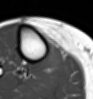
MRI of an extremity soft-tissue mass, one axial slice. Position 31 of 54 along the scan axis. MR volume resampled by the dataset authors to the PET/CT grid (not the native acquisition matrix). 3.27 mm slice thickness. 93 × 99 image matrix, field of view 91 × 97 mm. Female patient. Case-level facts recorded for this patient, not image findings: histological type: undifferentiated – high grade; grade: high; site of the primary tumour: right thigh.
Structures marked on this image (expert contour drawn on MRI and transferred to this co-registered scan by the dataset authors):
- gross tumour volume (mass): bounding box [x1, y1, x2, y2] px = [43, 45, 67, 72]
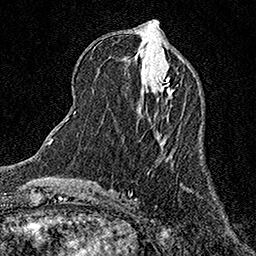
Breast MRI (dynamic contrast-enhanced), one axial slice; cropped to one breast; dynamic contrast-enhanced series, time point 2 of 7 at this slice position (early post-contrast); 1.5 T; TE 3.5 ms, TR 7.2 ms; 1 mm slice thickness; 256 × 256 image matrix. Female patient.
Outlined on this slice (semi-automatically segmented with operator editing):
- enhancing-tissue mask used for the functional tumour volume (all voxels passing the contrast-enhancement thresholds inside the analysis volume; usually the tumour): bounding box <157,76,174,96> (left, top, right, bottom; pixels)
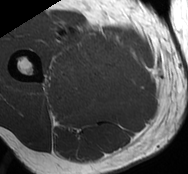
MRI of an extremity soft-tissue mass, one axial slice; slice 25 of 93 in the series (ordered by position); MR volume resampled by the dataset authors to the PET/CT grid (not the native acquisition matrix); 3.27 mm slice thickness; 188 × 174 image matrix, field of view 184 × 170 mm. Male patient. Case-level facts recorded for this patient, not image findings: histological type: undifferentiated - pleiomorphic; grade: high; site of the primary tumour: right thigh.
Annotated regions visible in this slice (expert contour drawn on MRI and transferred to this co-registered scan by the dataset authors):
- gross tumour volume including surrounding oedema: box from (x=47, y=26) to (x=128, y=84) px
- gross tumour volume (mass): (x=100, y=51)–(x=123, y=68)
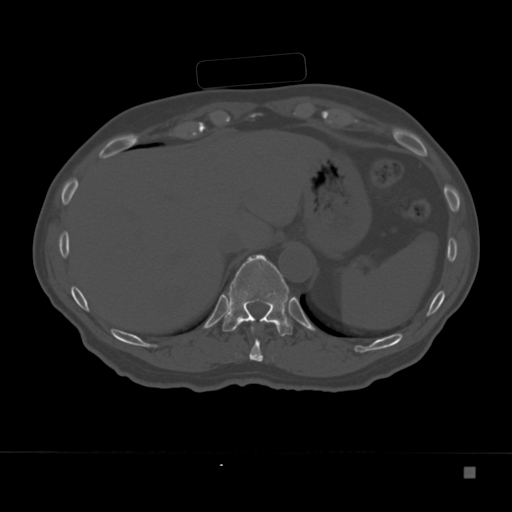
CT including the spine, one axial slice; slice 159 of 332 in the series (ordered by position); 120 kVp; bone window (W 1800 / L 400 HU); 1.5 mm slice thickness; 512 × 512 image matrix. Male patient, age 72 years. From the clinical record (not read from this slice): primary cancer: skeletal.
Outlined on this slice (semi-automatically segmented with operator editing):
- T10 vertebra: box from (x=249, y=326) to (x=278, y=362) px
- T11 vertebra: (x=223, y=254)–(x=292, y=336)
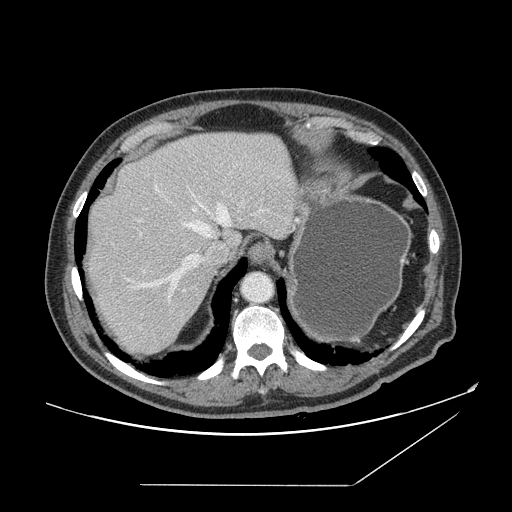
Contrast-enhanced abdominal CT, one axial slice. Position 125 of 166 along the scan axis. Intravenous contrast given. Soft-tissue window (W 400 / L 40 HU). 2.5 mm slice thickness. 512 × 512 image matrix, field of view 416 × 416 mm. From the clinical record (not read from this slice): patient: male, age 67 years at operation; diagnosis: colorectal cancer liver metastases, imaged before liver resection; multiple liver metastases: no; largest metastasis: 2.2 cm; disease in both lobes: no.
Outlined on this slice (outlined manually by an expert reader):
- hepatic veins: box from (x=134, y=187) to (x=243, y=300) px
- liver: (x=87, y=133)–(x=295, y=354)
- planned liver remnant (the part of the liver to remain after resection): (x=88, y=133)–(x=295, y=256)
- portal vein (with intrahepatic branches): (x=141, y=209)–(x=196, y=272)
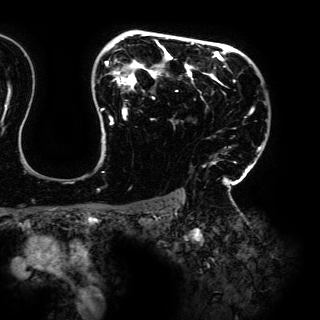
Breast MRI (dynamic contrast-enhanced), one axial slice; position 109 of 150 along the scan axis; cropped to one breast; dynamic contrast-enhanced series, time point 2 of 6 at this slice position (early post-contrast); 3 T; TE 4.2 ms, TR 7.9 ms; 1.2 mm slice thickness; 320 × 320 image matrix, field of view 287 × 287 mm. Female patient.
Outlined on this slice (semi-automatic segmentation, software-assisted and operator-edited):
- enhancing-tissue mask used for the functional tumour volume (all voxels passing the contrast-enhancement thresholds inside the analysis volume; usually the tumour): bounding box [x1, y1, x2, y2] px = [97, 33, 261, 192]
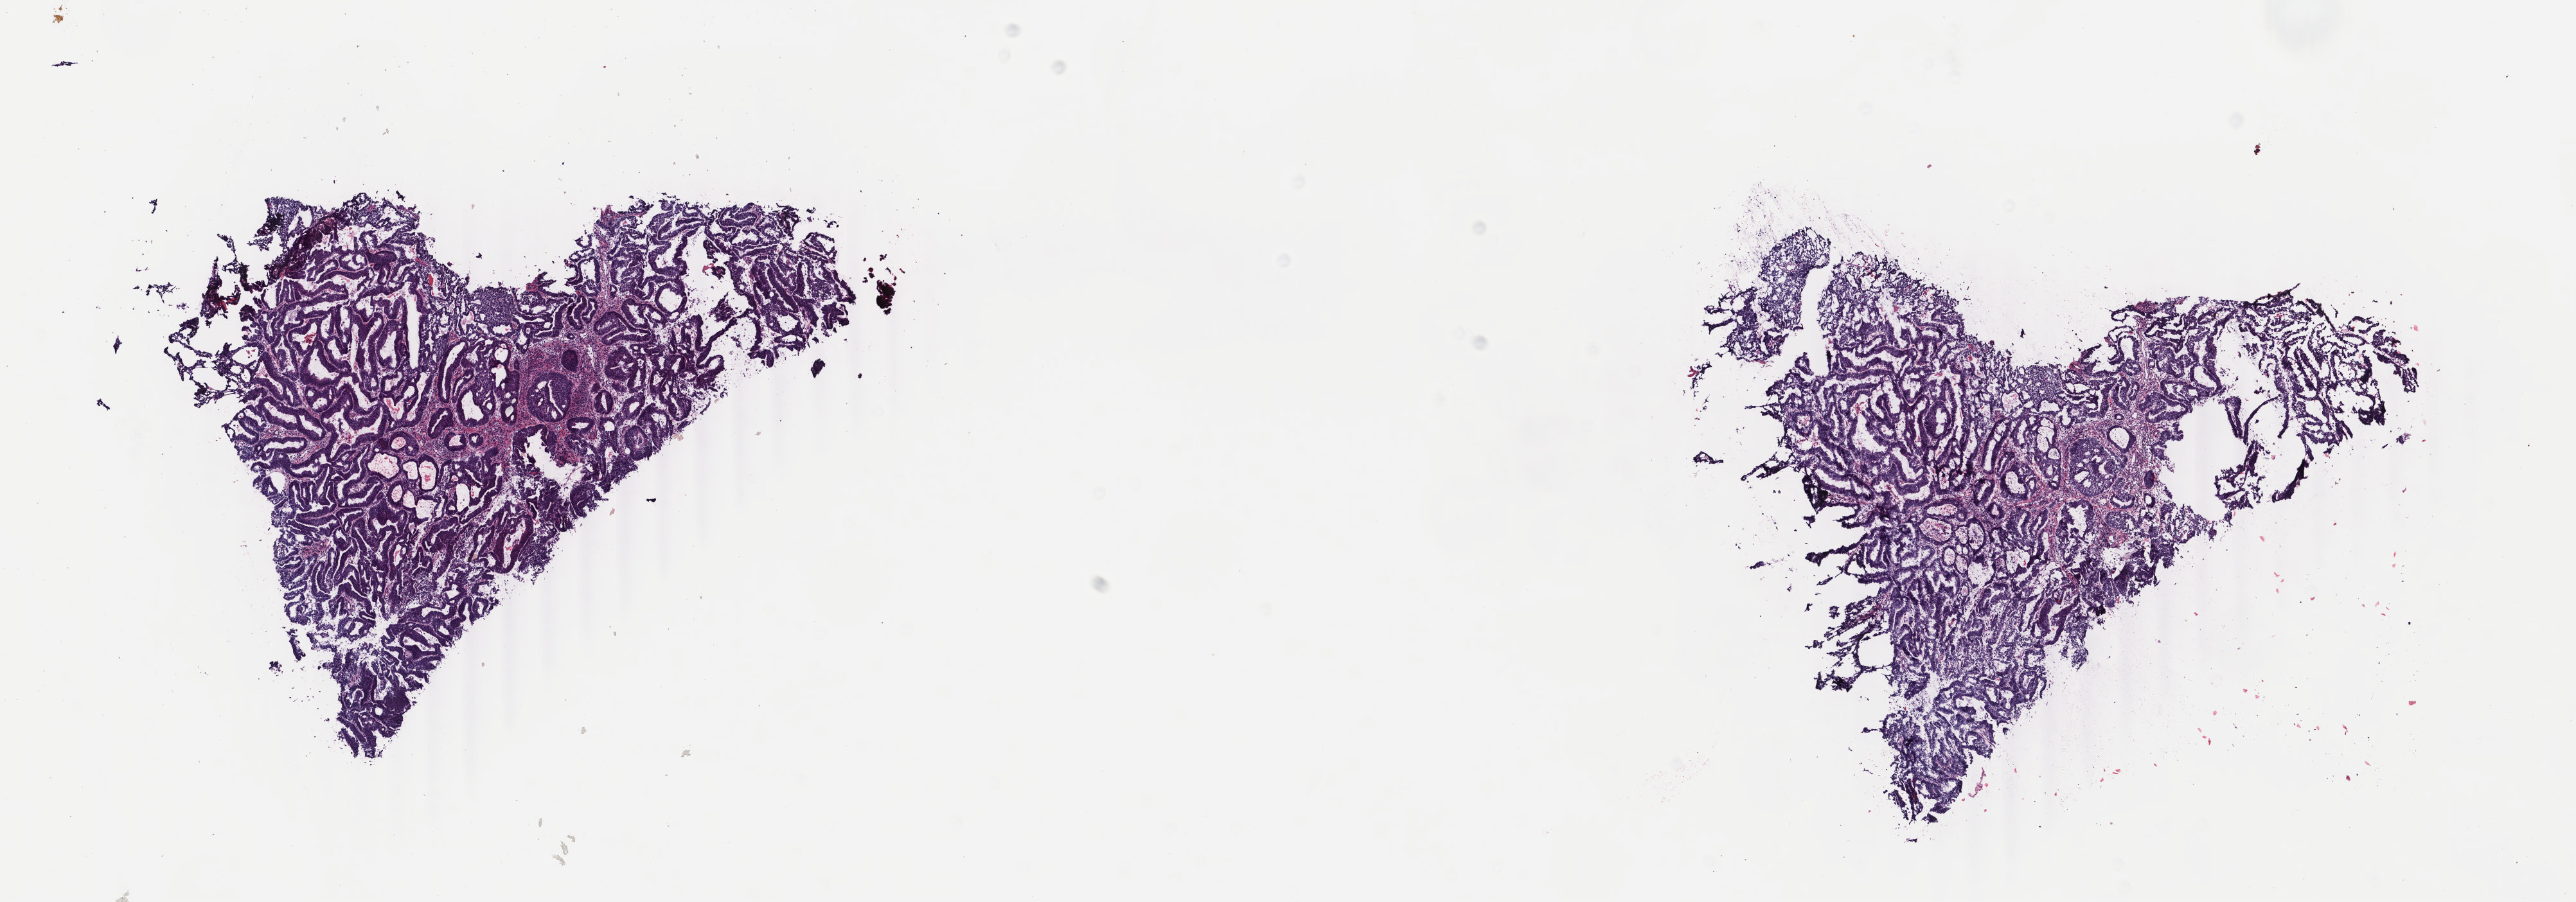
Digitized H&E tissue section (whole slide), low-resolution overview of the scanned area, about 15.9 x 5.6 mm; frozen section from the bottom of the tissue portion; uterus, primary tumour sample. Patient: female, age at initial diagnosis 63 years. Histologic grade: G2 (moderately differentiated). Composition of this section per pathologist review: tumour cells 65%, tumour nuclei 85%, normal cells 10%, stromal cells 5%, necrosis 20%. Infiltration values recorded for this section: lymphocyte infiltration 10%, monocyte infiltration 0%, neutrophil infiltration 10%.
- FIGO stage: IA
- lymph nodes positive (case pathology): 0 of 16 examined
- histologic diagnosis: Endometrioid adenocarcinoma, NOS (endometrium)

———

Find and copy each line of the material that holds the word "acquisition".

ANSWER SPACE
MRI of an extremity soft-tissue mass, one axial slice. Position 31 of 54 along the scan axis. MR volume resampled by the dataset authors to the PET/CT grid (not the native acquisition matrix). 3.27 mm slice thickness. 93 × 99 image matrix, field of view 91 × 97 mm. Female patient. Case-level facts recorded for this patient, not image findings: histological type: undifferentiated – high grade; grade: high; site of the primary tumour: right thigh.
MRI of an extremity soft-tissue mass, one axial slice; slice 25 of 93 in the series (ordered by position); MR volume resampled by the dataset authors to the PET/CT grid (not the native acquisition matrix); 3.27 mm slice thickness; 188 × 174 image matrix, field of view 184 × 170 mm. Male patient. Case-level facts recorded for this patient, not image findings: histological type: undifferentiated - pleiomorphic; grade: high; site of the primary tumour: right thigh.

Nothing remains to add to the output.